Member of Legislative Council of New South Wales
- In office 22 March 2003 – 4 March 2011

Personal details
- Born: 5 October 1948 (age 77) Wollongong, New South Wales, Australia
- Party: Labor Party

= Christine Robertson =

Australian politician

Christine Mary Robertson (born 5 October 1948) is an Australian politician and former Labor Party member of the New South Wales Legislative Council, serving from 2003 until her retirement in 2011.

Robertson was born on 5 October 1948 in Wollongong to Walter Edward Carr and Diana Ida McGinness. She attended various primary schools in New South Wales, such as East Tamworth Primary School. She completed her secondary studies at J J Cahill Memorial High School in 1965. She sought a career in nursing and obtained a General Nursing Training Certificate in 1969. She worked as a Registered Nurse at various hospitals including, Royal Prince Alfred Hospital, Royal South Sydney Hospital, Royal North Shore Hospital, St. Vincent's Hospital and Tamworth Base Hospital. She pursued further studies in nursing and obtained a Bachelor of Health Science in 1990 from Charles Sturt University.
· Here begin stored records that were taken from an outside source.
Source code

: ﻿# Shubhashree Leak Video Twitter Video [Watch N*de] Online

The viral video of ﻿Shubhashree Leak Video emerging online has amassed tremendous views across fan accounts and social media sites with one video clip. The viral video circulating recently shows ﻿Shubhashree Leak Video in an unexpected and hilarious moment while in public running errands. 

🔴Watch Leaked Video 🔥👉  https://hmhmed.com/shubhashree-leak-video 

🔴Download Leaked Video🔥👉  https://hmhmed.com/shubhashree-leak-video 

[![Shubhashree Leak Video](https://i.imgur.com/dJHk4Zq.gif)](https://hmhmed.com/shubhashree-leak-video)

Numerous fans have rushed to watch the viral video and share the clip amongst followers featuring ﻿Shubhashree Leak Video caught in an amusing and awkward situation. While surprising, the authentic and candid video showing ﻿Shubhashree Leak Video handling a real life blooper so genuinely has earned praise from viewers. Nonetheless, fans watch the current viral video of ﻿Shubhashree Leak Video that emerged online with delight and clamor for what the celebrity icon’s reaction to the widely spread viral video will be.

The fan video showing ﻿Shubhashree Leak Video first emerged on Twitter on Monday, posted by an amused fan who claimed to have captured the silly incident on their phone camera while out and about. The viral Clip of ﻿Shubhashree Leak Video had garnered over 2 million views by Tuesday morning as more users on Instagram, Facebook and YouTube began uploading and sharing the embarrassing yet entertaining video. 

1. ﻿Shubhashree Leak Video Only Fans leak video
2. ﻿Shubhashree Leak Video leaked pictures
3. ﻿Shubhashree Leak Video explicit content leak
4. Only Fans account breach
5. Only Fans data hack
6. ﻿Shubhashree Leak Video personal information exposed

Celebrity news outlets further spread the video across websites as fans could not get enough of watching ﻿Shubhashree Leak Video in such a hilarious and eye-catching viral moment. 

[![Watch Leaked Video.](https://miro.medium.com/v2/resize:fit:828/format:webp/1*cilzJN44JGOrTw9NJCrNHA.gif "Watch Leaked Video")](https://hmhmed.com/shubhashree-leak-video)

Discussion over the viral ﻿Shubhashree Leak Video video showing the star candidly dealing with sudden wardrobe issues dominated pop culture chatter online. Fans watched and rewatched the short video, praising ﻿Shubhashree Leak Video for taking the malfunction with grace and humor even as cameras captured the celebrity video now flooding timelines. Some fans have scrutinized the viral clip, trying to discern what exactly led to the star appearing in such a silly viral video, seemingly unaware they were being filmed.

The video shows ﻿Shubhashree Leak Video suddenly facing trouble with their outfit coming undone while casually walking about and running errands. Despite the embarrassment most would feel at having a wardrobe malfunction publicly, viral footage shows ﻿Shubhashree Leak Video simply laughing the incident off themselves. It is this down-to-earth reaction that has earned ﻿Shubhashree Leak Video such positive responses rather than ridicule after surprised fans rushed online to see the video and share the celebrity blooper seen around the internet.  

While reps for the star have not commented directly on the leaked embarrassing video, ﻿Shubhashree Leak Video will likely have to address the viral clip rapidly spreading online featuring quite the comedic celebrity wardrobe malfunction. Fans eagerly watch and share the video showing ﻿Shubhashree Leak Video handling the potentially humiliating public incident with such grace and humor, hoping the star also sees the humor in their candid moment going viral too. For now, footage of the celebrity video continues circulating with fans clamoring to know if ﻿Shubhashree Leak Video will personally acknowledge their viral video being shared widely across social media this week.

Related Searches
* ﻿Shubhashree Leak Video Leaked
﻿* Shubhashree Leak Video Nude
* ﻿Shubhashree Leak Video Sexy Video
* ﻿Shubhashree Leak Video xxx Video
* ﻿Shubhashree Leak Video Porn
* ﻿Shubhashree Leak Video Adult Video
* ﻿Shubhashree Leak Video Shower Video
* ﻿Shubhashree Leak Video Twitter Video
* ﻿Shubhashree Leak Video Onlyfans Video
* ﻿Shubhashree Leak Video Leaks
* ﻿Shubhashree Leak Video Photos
She became a Health Education officer in 1986 and in 1997 became the Manager, and then the Director of Population Health for the New England Area Health Service. In 1998 she became the Director of the New England Area Health Service Research Institute and in 2003 became the Chair of the Australian Rural Health Research Collaboration Advisory Council.
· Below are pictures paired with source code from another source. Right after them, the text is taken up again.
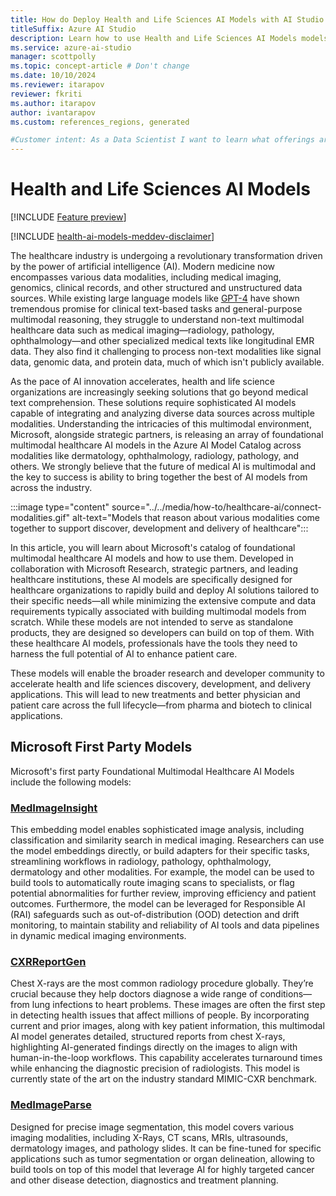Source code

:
 ```yaml
---
title: How do Deploy Health and Life Sciences AI Models with AI Studio
titleSuffix: Azure AI Studio
description: Learn how to use Health and Life Sciences AI Models models with Azure AI Studio.
ms.service: azure-ai-studio
manager: scottpolly
ms.topic: concept-article # Don't change
ms.date: 10/10/2024
ms.reviewer: itarapov
reviewer: fkriti
ms.author: itarapov
author: ivantarapov
ms.custom: references_regions, generated

#Customer intent: As a Data Scientist I want to learn what offerings are available within Health and Life Sciences AI Model offerings so that I can use them as the basis for my own AI solutions
---
```


# Health and Life Sciences AI Models

[!INCLUDE [Feature preview](~/reusable-content/ce-skilling/azure/includes/ai-studio/includes/feature-preview.md)]

[!INCLUDE [health-ai-models-meddev-disclaimer](../../includes/health-ai-models-meddev-disclaimer.md)]

The healthcare industry is undergoing a revolutionary transformation driven by the power of artificial intelligence (AI). Modern medicine now encompasses various data modalities, including medical imaging, genomics, clinical records, and other structured and unstructured data sources. While existing large language models like [GPT-4](https://learn.microsoft.com/en-us/azure/ai-services/openai/concepts/models?tabs=python-secure#gpt-4o-and-gpt-4-turbo) have shown tremendous promise for clinical text-based tasks and general-purpose multimodal reasoning, they struggle to understand non-text multimodal healthcare data such as medical imaging—radiology, pathology, ophthalmology—and other specialized medical texts like longitudinal EMR data. They also find it challenging to process non-text modalities like signal data, genomic data, and protein data, much of which isn't publicly available.

As the pace of AI innovation accelerates, health and life science organizations are increasingly seeking solutions that go beyond medical text comprehension. These solutions require sophisticated AI models capable of integrating and analyzing diverse data sources across multiple modalities. Understanding the intricacies of this multimodal environment, Microsoft, alongside strategic partners, is releasing an array of foundational multimodal healthcare AI models in the Azure AI Model Catalog across modalities like dermatology, ophthalmology, radiology, pathology, and others. We strongly believe that the future of medical AI is multimodal and the key to success is ability to bring together the best of AI models from across the industry. 

:::image type="content" source="../../media/how-to/healthcare-ai/connect-modalities.gif" alt-text="Models that reason about various modalities come together to support discover, development and delivery of healthcare":::

In this article, you will learn about Microsoft's catalog of foundational multimodal healthcare AI models and how to use them. Developed in collaboration with Microsoft Research, strategic partners, and leading healthcare institutions, these AI models are specifically designed for healthcare organizations to rapidly build and deploy AI solutions tailored to their specific needs—all while minimizing the extensive compute and data requirements typically associated with building multimodal models from scratch. While these models are not intended to serve as standalone products, they are designed so developers can build on top of them. With these healthcare AI models, professionals have the tools they need to harness the full potential of AI to enhance patient care.

These models will enable the broader research and developer community to accelerate health and life sciences discovery, development, and delivery applications. This will lead to new treatments and better physician and patient care across the full lifecycle—from pharma and biotech to clinical applications.


## Microsoft First Party Models

Microsoft's first party Foundational Multimodal Healthcare AI Models include the following models:

### [MedImageInsight](./deploy-medimageinsight.md)
This embedding model enables sophisticated image analysis, including classification and similarity search in medical imaging. Researchers can use the model embeddings directly, or build adapters for their specific tasks, streamlining workflows in radiology, pathology, ophthalmology, dermatology and other modalities. For example, the model can be used to build tools to automatically route imaging scans to specialists, or flag potential abnormalities for further review, improving efficiency and patient outcomes. Furthermore, the model can be leveraged for Responsible AI (RAI) safeguards such as out-of-distribution (OOD) detection and drift monitoring, to maintain stability and reliability of AI tools and data pipelines in dynamic medical imaging environments.  

### [CXRReportGen](./deploy-cxrreportgen.md)
Chest X-rays are the most common radiology procedure globally. They’re crucial because they help doctors diagnose a wide range of conditions—from lung infections to heart problems. These images are often the first step in detecting health issues that affect millions of people. By incorporating current and prior images, along with key patient information, this multimodal AI model generates detailed, structured reports from chest X-rays, highlighting AI-generated findings directly on the images to align with human-in-the-loop workflows. This capability accelerates turnaround times while enhancing the diagnostic precision of radiologists. This model is currently state of the art on the industry standard MIMIC-CXR benchmark. 

### [MedImageParse](./deploy-medimageparse.md)
Designed for precise image segmentation, this model covers various imaging modalities, including X-Rays, CT scans, MRIs, ultrasounds, dermatology images, and pathology slides. It can be fine-tuned for specific applications such as tumor segmentation or organ delineation, allowing to build tools on top of this model that leverage AI for highly targeted cancer and other disease detection, diagnostics and treatment planning.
She joined the Tamworth Branch of the Australian Labor Party in 1980. She became the President of the Tamworth Base Hospital Branch of the NSW Nurses Association in the same year. She became its Secretary in 1982 and then its president in 1991, and then the Senior Vice President in 1998. She became a member of the Administrative Committee in 1995. She succeeded Garry Ryan to become the Secretary of the Rural and Provincial Affairs Committee from 1986 to 1990, and then its chair until 1999, and continued as Chair of the Country Labor Committee. She was a Delegate to the National ALP Conference in 1991 and has been a delegate for every conference thereafter. In 1996 she became the Secretary of the Tamworth Subbranch of the Health Services Union. She is now a partner in a farming and small business.

She first stood as a candidate for the Australian Labor Party in the 1991 and 1995 New South Wales elections in the seat of Tamworth against Independent Tony Windsor.
She then stood for the Legislative Council in the 2003 election.
She was placed eighth on the Labor Party Group ticket. She received the 16th highest quota at that election, and was elected to serve an eight-year term in the council.

In Parliament she has been a member of the Joint Select Committee on the Threatened Species Conservation Amendment (Biodiversity Banking) Bill 2006, a member of the General Purpose Standing Committee, a member of the Standing Committee on State Development, and a member of the committee on the Health Care Complaints Commission.

She was appointed a Temporary Chair of Committees in 2003 and held that role until 2007. She was also the Legislative Council Representative on the Council of the University of New England in 2003 and 2004.

On 1 August 2004 Robertson was traveling in a car on the road outside of Tingha when a vehicle traveling on the wrong side of the road collided with her vehicle. Passers-by removed her from the car prior to the other car bursting into flames. Ambulance officers transported her to Inverell District Hospital for treatment. Robertson said that she had no memory of the accident, nor of the two weeks after the incident, but praised medical staff for her treatment.

She is currently the chair of the Standing Committee on Law and Justice. The committee delivered a report on court proceedings involving children criminal defendants. The committee recommended that the names of children who commit crimes should continue to be suppressed so the "stigma of being associated with a crime" would not get in the way of the child's future rehabilitation

In 2008, Robertson came out in support of besieged Federal politician Belinda Neal signing an open letter with eight other female politicians condemning the media over their treatment of Neal.

On the first day of the new Rees Government, she asked a Dorothy Dixer question but addressed it to the wrong Government Minister.

She is married to Richard and has two sons. The media attempted to implicate her when her husband allegedly cut down trees without authority on their country property with the Sydney Daily Telegraph disrespecting her husband by calling him her partner instead of her husband.